## Directive
Copy out the entries below exactly as they stand, but only from the line containing "идеальным — звоните сейчас!" through the line containing "Copyright by © 2015-2024 Moneysochi.ru".

## Data

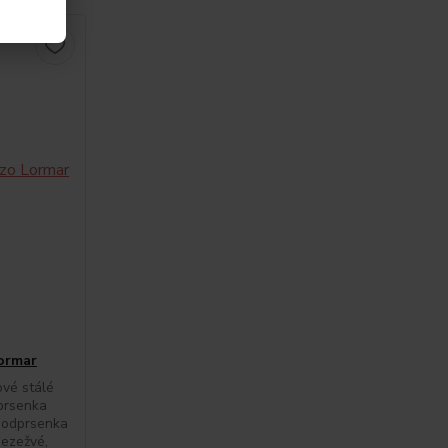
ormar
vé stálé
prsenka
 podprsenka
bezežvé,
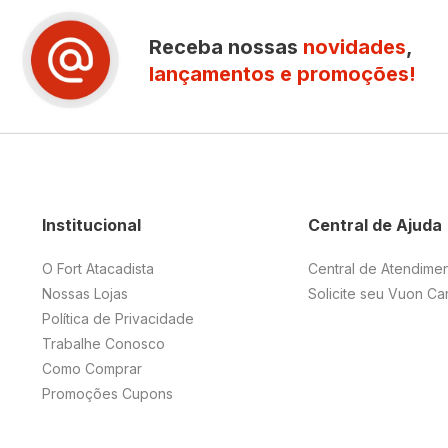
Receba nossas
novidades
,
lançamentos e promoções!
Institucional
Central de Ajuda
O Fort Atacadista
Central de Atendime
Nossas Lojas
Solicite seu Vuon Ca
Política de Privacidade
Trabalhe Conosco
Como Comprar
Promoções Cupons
--
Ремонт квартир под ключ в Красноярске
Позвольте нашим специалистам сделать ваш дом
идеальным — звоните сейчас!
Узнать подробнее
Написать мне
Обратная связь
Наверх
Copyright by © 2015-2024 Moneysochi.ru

## Your response
идеальным — звоните сейчас!
Узнать подробнее
Написать мне
Обратная связь
Наверх
Copyright by © 2015-2024 Moneysochi.ru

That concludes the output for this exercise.